The war with Iraq changed all that .​
This was the​ fervent hope of​ intellectuals throughout the​ region, even those viscerally opposed to​ America's high-handed hegemony .​
But this may well be only another false dawn in​ many .​
The inevitable massive postwar damage to​ the​ area's fragile economies will spawn added oppression rather than enhance democracy.
According to​ the​ Economist, the​ military buildup has already injected $2 billion into Kuwait's economy, equal to​ 6 percent of​ its GDP .​
Prices of​ everything - from real estate to​ cars - are rising fast .​
The stock exchange index has soared by one third .​
American largesse extends to​ Turkey - the​ recipient of​ $5 billion in​ grants, $1 billion in​ oil and​ $10 billion in​ loan guarantees .​
Egypt and​ Jordan will reap $1 billion apiece and, possibly, subsidized Saudi oil as​ well .​
Israel will abscond with $8 billion in​ collateral and​ billions in​ cash.
But the​ party may be short-lived, especially since the​ war did not prove to​ be as​ decisive and​ nippy as​ the​ Americans foresaw.
Stratfor, the​ strategic forecasting consultancy, correctly observes that the​ United States is​ likely to​ encourage American oil companies to​ boost Iraq's postbellum production .​
With Venezuela back on line and​ global tensions eased, deteriorating crude prices may adversely affect oil-dependent countries from Iran to​ Algeria.

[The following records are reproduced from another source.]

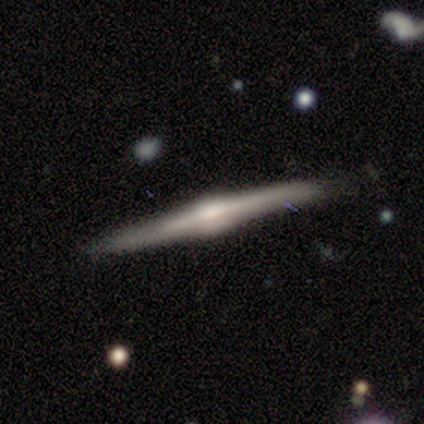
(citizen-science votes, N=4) smooth-or-featured: featured or disk: 100% | smooth: 0% | star or artifact: 0%
  disk-edge-on: yes: 100% | no: 0%
    edge-on-bulge: rounded: 75% | none: 25% | boxy: 0%
  merging: none: 75% | minor disturbance: 25% | major disturbance: 0% | merger: 0%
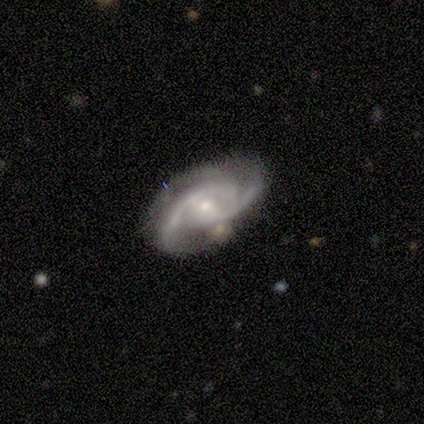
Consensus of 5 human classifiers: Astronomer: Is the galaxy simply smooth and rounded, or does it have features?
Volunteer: featured or disk — 100%.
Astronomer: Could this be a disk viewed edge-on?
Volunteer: no — 100%.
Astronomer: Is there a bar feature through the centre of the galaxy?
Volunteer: no — 80%.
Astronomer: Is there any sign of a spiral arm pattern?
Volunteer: yes — 100%.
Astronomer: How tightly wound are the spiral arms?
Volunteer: medium — 80%.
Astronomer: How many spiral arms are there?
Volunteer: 2 — 60%.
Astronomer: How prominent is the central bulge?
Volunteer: small — 100%.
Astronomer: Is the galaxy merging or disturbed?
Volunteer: none — 80%.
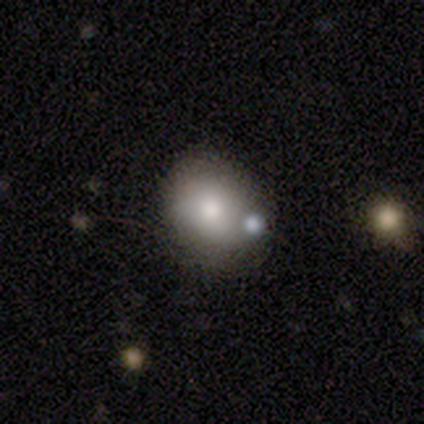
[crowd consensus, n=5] Volunteers were most divided on "how rounded": round: 80%, in between: 20%, cigar-shaped: 0%. More confident: smooth or featured — smooth (100%); merging — none (80%).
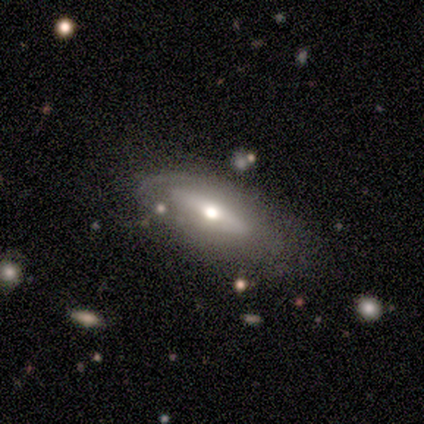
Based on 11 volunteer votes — Smooth or featured? 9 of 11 (82%) said featured or disk. Edge-on disk? 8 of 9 (89%) said no. Bar? 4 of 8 (50%) said weak. Spiral arms? 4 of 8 (50%, tied with no) said yes. Spiral winding? 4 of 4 (100%) said medium. Spiral arm count? 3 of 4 (75%) said 2. Bulge size? 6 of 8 (75%) said moderate. Merging? 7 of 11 (64%) said none.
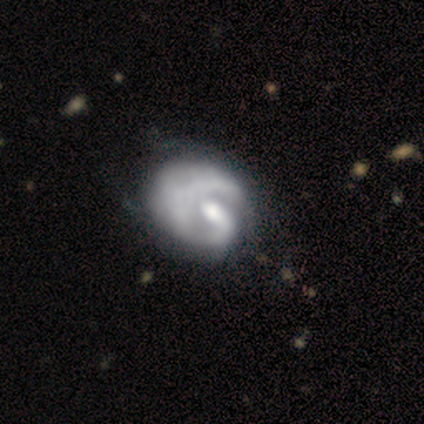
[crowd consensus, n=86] A featured or disk galaxy (72%) with no bar (69%), 1 (77%) tight (61%) spiral arms (72%) and a moderate central bulge (62%). Merging: major disturbance (41%).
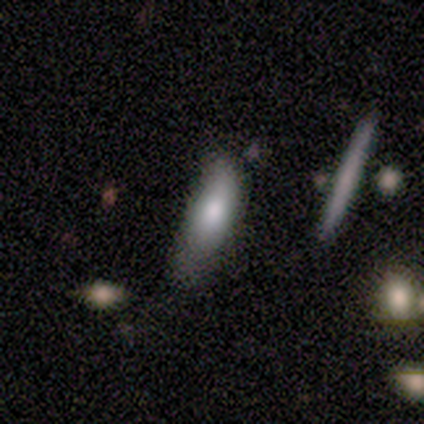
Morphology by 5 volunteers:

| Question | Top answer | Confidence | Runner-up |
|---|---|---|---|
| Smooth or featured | smooth | 80% | featured or disk (20%) |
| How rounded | cigar-shaped | 100% | — |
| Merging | none | 80% | minor disturbance (20%) |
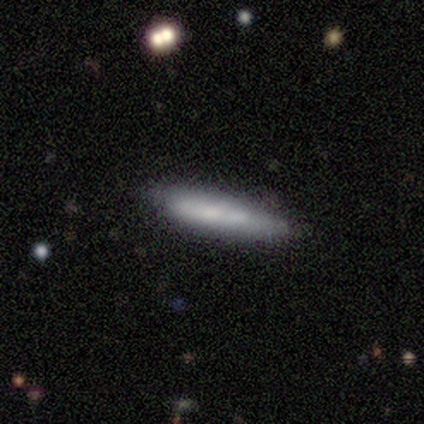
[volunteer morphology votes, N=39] Smooth or featured? 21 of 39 (54%) said smooth. How rounded? 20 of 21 (95%) said cigar-shaped. Merging? 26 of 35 (74%) said none.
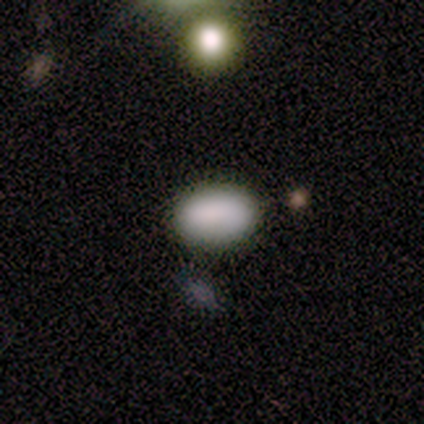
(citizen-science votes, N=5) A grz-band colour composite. It shows a smooth galaxy with no disk features (100%) that is in between round and cigar-shaped (100%). Merging: none (100%).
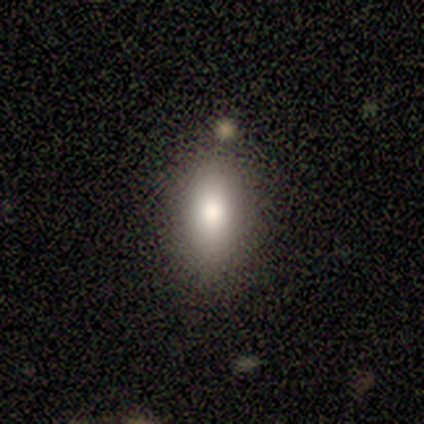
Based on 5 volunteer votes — Volunteers were most divided on "how rounded": in between: 75%, round: 25%, cigar-shaped: 0%. More confident: merging — none (100%); smooth or featured — smooth (80%).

The resulting social and​ political unrest - coupled with violent, though typically impotent, protests against the​ war, America and​ the​ political leadership - is​ unlikely to​ convince panicky tottering regimes to​ offer greater political openness and​ participatory democracy .​
The mock presidential elections in​ Egypt in​ 2018 are a​ case in​ point.
War also traumatized tourism, another major regional foreign exchange earner .​
Egypt alone collects $4 billion a​ year from eager pyramid-gazers - about one ninth of​ its GDP .​
Add to​ that the​ effects of​ armed conflict on traffic in​ the​ Suez Canal, on investments and​ on expat remittances - and​ the​ country could well become the​ war's greatest victim.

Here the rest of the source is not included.